Now keep in mind I am not necessarily asking you to pluck lots of geese here: This recipe works great with skinned legs from snow geese, which is what I used, or Canada geese. You really ought to pluck any specklebelly geese you get, however, and make goose confit with them.
Getting at the legs is simple. Skin the breast as you normally would, and just yank the skin back toward the vent. You’ll expose the legs. Pop them back against the ball-and-socket joint and cut them free. Easy-peasy.
Once you have them, this recipe is a breeze. Could you do it with breast meat? I guess, but the texture will be all wrong.
I am indebted once again to the late, great Penelope Casas for this recipe, which she did with lamb. You can find her version in her excellent book The Foods and Wines of Spain. Hers is called cochifrito, essentially potted lamb with lemon.

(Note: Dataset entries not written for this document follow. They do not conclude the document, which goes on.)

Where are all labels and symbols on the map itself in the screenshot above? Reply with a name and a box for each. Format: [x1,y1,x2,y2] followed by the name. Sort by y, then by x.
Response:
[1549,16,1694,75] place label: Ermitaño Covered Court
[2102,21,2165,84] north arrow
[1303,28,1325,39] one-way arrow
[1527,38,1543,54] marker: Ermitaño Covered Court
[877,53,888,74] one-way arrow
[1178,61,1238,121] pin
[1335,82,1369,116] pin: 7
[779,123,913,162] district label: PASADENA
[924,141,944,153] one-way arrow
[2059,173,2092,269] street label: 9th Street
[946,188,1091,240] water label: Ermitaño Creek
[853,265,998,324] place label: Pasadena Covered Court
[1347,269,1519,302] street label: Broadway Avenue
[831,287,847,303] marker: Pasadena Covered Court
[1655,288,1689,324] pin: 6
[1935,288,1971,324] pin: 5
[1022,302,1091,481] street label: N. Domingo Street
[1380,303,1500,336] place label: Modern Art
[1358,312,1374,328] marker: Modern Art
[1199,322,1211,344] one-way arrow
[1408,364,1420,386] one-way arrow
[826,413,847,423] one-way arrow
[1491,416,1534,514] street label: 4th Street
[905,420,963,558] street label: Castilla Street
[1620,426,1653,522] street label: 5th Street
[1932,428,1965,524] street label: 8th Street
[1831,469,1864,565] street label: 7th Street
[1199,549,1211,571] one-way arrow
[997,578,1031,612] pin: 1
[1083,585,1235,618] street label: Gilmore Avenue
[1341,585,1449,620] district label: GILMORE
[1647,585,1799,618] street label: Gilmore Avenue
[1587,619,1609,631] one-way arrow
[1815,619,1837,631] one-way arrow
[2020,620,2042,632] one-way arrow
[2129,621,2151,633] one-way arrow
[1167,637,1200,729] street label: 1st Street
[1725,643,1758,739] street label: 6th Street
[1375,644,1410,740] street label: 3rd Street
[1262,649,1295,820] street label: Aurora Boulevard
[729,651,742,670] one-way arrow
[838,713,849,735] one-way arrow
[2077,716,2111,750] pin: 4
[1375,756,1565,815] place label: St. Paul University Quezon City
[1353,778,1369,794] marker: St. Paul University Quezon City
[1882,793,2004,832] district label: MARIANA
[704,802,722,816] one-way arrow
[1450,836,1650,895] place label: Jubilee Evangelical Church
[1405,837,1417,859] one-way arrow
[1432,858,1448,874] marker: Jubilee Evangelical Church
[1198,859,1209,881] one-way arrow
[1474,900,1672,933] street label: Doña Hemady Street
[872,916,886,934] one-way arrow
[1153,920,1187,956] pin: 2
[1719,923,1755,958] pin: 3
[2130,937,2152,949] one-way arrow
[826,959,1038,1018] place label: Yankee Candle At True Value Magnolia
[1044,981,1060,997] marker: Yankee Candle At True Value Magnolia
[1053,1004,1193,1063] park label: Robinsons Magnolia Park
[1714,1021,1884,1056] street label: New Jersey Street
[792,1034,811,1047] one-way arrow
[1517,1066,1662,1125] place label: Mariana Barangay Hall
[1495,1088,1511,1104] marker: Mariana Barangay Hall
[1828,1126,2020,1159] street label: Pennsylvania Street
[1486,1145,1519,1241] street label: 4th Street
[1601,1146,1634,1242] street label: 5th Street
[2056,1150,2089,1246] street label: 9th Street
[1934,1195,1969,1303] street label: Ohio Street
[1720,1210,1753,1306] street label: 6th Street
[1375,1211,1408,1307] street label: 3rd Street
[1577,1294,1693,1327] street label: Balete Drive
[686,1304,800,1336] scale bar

What this is is a “dry” stew, where the “stew” really because a sauce. You slow cook the goose legs with olive oil or duck fat, lots of garlic, lemon juice and sherry. I add slices of preserved lemon to the party, which add a lot, but aren’t essential. You can just use slices of regular lemon peel.
Served with crusty bread or rice, it is an intensely bright, meaty dish you’ll find yourself eating more of than you’d ever thought. Holly and I ate six snow goose legs in two sittings.

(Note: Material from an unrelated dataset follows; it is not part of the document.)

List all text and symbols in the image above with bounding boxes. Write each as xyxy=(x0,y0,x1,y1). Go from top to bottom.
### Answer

I make this recipe in a Dutch oven because I can monitor the amount of sauce in the pot. You could make this in a slow cooker, too, but you’ll need to check on it from time to time, just as with the stovetop version.
Penelope Casas' original version of this recipe uses lamb, but any red meat will work. Try this with goose, duck, venison shoulder or neck, or hell, even light meats like turkey legs. Once made, this will keep in the fridge a week, and it can be frozen.

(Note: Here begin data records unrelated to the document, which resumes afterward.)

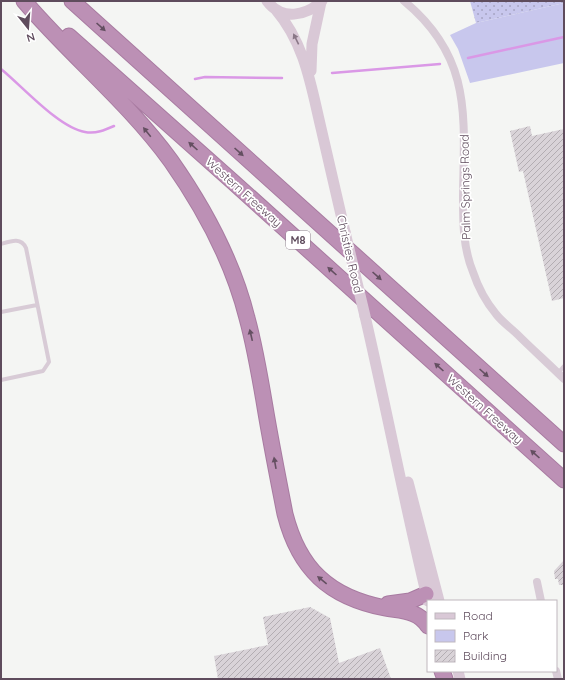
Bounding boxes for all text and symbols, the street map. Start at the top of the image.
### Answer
north arrow [8,8,48,48]
one-way arrow [96,22,106,32]
text: N [25,30,37,45]
one-way arrow [293,33,299,44]
one-way arrow [143,126,151,137]
street label: Palm Springs Road [457,134,473,240]
one-way arrow [188,142,198,151]
one-way arrow [234,147,244,156]
street label: Western Freeway [203,154,285,230]
street label: Christies Road [334,214,366,294]
road number: M8 [286,231,310,249]
one-way arrow [326,266,337,275]
one-way arrow [372,272,382,281]
one-way arrow [248,329,254,341]
one-way arrow [434,363,443,372]
one-way arrow [479,368,489,377]
street label: Western Freeway [444,371,526,447]
one-way arrow [530,450,540,459]
one-way arrow [272,457,278,469]
one-way arrow [317,576,328,585]
legend [427,600,557,672]
text: Road [463,608,493,623]
text: Park [463,628,488,643]
text: Building [463,648,507,663]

- 3 tablespoons duck fat or olive oil
- 6 to 8 goose legs
- 2 heads garlic, cloves peeled but whole
- 1/2 cup lemon juice, freshly squeezed
- 1/2 cup chicken, duck or goose broth
- 1/2 cup dry sherry
- Black pepper to taste
- 4 to 6 green onions, sliced thin
- 1 peel from a preserved or fresh lemon, sliced thin
Heat the duck fat in a Dutch oven over medium high heat and brown the goose legs. Salt them as they cook.
Add the remaining ingredients except for the black pepper, green onions and preserved lemon, stir to combine and bring to a simmer. Cover the pot and cook over very low heat until the meat wants to fall off the bones of the geese, about 2 1/2 hours. Keep an eye on it, and add more broth if needed
When the meat is ready, fish it out and strip it off the bones. Return the meat to the pot and add the black pepper and preserved lemon. Cook the sauce down until it thickens a bit.
Serve garnished with the green onions alongside bread or rice.
Good ingredients matter. It makes a big difference if you use good garlic, fresh lemon juice, good olive oil and freshly ground black pepper. The sherry matters, too. Use something you'd drink.